Ne soyez pas étonné, monsieur, que nous nous adressions à vous malgré la différence de nos opinions, nous vous préférons au Salut Public qui ne fait que grimacer les sentiments que vous attaquez franchement.

Suivent les signatures au nombre de 101.


De nombreux visiteurs n’avaient pas cessé d’affluer à la grille, mais il n’y avait pas d’ordre pour les recevoir. Nous voulons les voir morts ou vivants, disait-on… C’était le jeudi 21 juin. Entrez, leur répondirent le capitaine Ledru et le lieutenant Ledoux qui prirent sur eux la violation de la consigne. Leur conduite a été non-seulement approuvée mais louée par le général Gémeau, je le sais, mais il ne faut pas moins leur savoir gré de l’initiative.

Les femmes, les enfants, les frères, les sœurs, les pères, les amis se précipitèrent… chacun sortait à l’appel de son nom fait par des factionnaires pris parmi nous et que j’avais établi pour éviter l’encombrement[1]. Peindre cette scène est au-dessus de mes forces. Le lieutenant Ledoux, obligé d’y assister, fut contraint par l’émotion de se retirer, il pleurait et avec lui les soldats du 3e génie et les pontonniers présents.

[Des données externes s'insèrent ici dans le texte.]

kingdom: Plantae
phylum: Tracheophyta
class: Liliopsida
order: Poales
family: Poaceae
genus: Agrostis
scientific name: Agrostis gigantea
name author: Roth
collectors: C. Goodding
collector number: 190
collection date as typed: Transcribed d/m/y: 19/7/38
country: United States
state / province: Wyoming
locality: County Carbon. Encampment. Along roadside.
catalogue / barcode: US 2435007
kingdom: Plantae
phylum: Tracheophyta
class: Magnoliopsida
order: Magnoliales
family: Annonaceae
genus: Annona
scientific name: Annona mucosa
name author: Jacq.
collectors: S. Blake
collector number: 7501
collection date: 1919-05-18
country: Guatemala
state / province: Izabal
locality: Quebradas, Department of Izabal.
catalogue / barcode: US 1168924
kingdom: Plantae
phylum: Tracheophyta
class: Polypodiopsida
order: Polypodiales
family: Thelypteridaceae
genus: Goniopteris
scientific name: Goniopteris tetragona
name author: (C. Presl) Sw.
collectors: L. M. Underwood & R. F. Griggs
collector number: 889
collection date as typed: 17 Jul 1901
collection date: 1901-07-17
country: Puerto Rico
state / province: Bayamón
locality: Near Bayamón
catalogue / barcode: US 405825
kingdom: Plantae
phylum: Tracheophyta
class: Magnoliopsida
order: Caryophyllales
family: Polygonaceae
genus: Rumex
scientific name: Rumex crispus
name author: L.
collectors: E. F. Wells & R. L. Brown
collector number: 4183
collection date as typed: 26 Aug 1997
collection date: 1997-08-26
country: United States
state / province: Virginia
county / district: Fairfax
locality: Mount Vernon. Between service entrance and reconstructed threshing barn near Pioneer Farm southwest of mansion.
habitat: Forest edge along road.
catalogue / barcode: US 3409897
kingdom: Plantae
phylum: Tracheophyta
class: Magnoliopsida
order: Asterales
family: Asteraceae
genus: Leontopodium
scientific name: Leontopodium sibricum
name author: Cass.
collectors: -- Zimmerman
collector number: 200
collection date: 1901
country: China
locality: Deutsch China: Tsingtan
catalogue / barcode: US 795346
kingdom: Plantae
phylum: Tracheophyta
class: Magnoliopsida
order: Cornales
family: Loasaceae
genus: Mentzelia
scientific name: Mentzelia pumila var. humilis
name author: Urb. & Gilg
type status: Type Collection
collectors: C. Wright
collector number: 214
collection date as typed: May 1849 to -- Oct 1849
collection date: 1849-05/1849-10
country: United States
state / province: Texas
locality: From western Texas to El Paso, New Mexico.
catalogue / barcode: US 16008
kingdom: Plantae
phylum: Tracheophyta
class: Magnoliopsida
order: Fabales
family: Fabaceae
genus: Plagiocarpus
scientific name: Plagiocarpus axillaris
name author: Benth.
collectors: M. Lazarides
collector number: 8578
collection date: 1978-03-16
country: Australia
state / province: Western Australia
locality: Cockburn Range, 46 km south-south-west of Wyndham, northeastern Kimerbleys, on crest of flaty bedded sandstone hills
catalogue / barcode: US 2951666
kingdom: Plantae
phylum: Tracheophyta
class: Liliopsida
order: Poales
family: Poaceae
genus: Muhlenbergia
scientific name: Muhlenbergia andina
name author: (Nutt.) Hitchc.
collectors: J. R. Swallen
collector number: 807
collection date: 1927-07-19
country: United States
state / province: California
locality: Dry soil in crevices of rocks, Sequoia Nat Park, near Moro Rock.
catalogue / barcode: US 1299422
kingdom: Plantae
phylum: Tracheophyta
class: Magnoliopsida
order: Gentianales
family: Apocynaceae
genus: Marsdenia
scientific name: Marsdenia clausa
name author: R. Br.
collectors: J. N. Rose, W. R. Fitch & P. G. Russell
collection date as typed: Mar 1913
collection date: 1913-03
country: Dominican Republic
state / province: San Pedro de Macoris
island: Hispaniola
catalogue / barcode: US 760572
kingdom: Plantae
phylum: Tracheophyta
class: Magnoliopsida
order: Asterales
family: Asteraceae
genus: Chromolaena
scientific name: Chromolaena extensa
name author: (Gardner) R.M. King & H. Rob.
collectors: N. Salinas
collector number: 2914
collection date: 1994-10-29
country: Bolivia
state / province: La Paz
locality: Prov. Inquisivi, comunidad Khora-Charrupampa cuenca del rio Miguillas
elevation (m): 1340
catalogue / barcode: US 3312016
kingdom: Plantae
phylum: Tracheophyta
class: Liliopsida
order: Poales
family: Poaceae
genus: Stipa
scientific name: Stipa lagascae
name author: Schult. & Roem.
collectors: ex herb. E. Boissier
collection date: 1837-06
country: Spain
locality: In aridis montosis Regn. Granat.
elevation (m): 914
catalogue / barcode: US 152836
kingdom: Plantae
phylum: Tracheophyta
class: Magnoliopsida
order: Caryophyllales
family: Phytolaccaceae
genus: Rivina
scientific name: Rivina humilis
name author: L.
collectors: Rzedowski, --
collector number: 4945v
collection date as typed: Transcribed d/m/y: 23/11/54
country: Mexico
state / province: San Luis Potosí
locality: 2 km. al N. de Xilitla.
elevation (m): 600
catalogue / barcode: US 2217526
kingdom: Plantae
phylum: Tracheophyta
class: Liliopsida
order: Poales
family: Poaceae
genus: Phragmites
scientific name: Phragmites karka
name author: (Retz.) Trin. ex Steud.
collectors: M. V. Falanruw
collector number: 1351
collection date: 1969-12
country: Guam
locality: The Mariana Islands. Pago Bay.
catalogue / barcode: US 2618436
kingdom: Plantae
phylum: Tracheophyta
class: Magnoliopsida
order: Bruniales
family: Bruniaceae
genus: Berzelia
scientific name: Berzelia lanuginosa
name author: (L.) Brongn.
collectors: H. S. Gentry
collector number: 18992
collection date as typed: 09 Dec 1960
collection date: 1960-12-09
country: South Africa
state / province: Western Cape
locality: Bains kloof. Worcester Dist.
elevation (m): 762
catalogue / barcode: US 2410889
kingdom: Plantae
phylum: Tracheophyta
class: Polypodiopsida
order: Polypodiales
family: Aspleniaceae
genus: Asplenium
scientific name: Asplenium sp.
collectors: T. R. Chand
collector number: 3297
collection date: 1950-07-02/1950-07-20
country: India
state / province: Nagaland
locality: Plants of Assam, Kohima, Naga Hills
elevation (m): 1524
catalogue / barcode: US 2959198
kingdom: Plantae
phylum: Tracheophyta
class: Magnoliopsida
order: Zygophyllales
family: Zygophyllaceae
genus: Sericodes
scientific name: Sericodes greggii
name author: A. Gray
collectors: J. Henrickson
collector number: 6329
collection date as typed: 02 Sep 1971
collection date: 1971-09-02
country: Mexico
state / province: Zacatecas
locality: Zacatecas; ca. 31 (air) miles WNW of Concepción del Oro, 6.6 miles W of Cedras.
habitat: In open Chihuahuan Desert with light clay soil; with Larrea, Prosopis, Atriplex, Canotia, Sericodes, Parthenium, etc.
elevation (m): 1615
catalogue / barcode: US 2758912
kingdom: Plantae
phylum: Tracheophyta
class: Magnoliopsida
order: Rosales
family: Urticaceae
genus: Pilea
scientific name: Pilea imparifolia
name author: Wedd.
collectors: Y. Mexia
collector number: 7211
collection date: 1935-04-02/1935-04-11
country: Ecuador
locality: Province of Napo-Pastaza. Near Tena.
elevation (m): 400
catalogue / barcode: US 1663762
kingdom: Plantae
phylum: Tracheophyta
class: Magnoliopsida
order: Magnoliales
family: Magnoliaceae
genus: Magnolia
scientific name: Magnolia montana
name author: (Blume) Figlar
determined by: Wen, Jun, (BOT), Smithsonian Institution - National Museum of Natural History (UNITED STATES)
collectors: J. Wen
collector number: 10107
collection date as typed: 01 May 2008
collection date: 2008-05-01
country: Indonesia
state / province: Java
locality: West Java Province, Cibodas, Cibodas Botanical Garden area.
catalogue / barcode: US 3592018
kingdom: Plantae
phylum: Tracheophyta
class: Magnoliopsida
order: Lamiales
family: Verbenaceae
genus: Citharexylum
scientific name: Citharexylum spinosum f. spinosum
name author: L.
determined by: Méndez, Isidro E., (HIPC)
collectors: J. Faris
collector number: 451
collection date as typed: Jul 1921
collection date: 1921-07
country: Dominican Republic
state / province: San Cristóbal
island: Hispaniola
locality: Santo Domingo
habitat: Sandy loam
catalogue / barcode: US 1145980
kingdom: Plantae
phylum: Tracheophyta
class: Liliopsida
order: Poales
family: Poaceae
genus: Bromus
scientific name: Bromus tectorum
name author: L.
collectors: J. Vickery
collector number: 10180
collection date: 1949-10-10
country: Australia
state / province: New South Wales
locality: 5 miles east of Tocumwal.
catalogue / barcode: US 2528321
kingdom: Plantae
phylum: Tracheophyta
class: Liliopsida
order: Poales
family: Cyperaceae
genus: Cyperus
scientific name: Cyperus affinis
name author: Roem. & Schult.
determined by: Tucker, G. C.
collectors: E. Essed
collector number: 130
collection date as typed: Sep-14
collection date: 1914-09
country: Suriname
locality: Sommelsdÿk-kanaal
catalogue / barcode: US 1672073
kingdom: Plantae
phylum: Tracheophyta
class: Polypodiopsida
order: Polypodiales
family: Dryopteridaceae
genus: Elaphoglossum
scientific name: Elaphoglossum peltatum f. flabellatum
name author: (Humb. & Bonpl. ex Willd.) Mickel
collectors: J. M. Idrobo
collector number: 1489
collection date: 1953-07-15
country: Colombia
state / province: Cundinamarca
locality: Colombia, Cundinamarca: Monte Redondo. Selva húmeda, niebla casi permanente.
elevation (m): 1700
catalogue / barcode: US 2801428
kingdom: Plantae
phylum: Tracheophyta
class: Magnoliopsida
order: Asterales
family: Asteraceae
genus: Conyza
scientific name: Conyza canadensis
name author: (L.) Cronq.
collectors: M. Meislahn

À des frères captifs pourquoi cacher vos pleurs ?
En les voyant couler nous lisons dans vos cœurs.

Je payerai ici un tribut de reconnaissance aux sœurs hospitalières et aux ecclésiastiques qui, avec un dévoûment sublime, sont venus apporter à d’obscurs prisonniers un soulagement moral et matériel.

Je dois aussi remercier les hommes généreux qui ont voulu contribuer à adoucir les peines de leurs frères par des dons faits sans faste, que Dieu seul a connu et qui n’ont pas eu pour véhicule l’orgueil mondain de s’étaler complaisamment dans une liste de souscription que la presse enregistre dans ses annales[2].

Merci surtout à vous femme simple et presque divine[3] ! vos vêtements n’annoncent pas l’opulence, votre langage n’a rien de

  1. Cela se pratiquait aussi lors des distributions. Les chefs de brigade seuls venaient recevoir ce qui appartenait à leur brigade.
  2. MM. Gros, Delorme (chef d’institution), l’abbé Lavigne, les élèves de l’abbé Lefaivre.
  3. Mme Suchet, rue Chabrol. J’ai eu beaucoup de peine à obtenir qu’elle me dît son nom.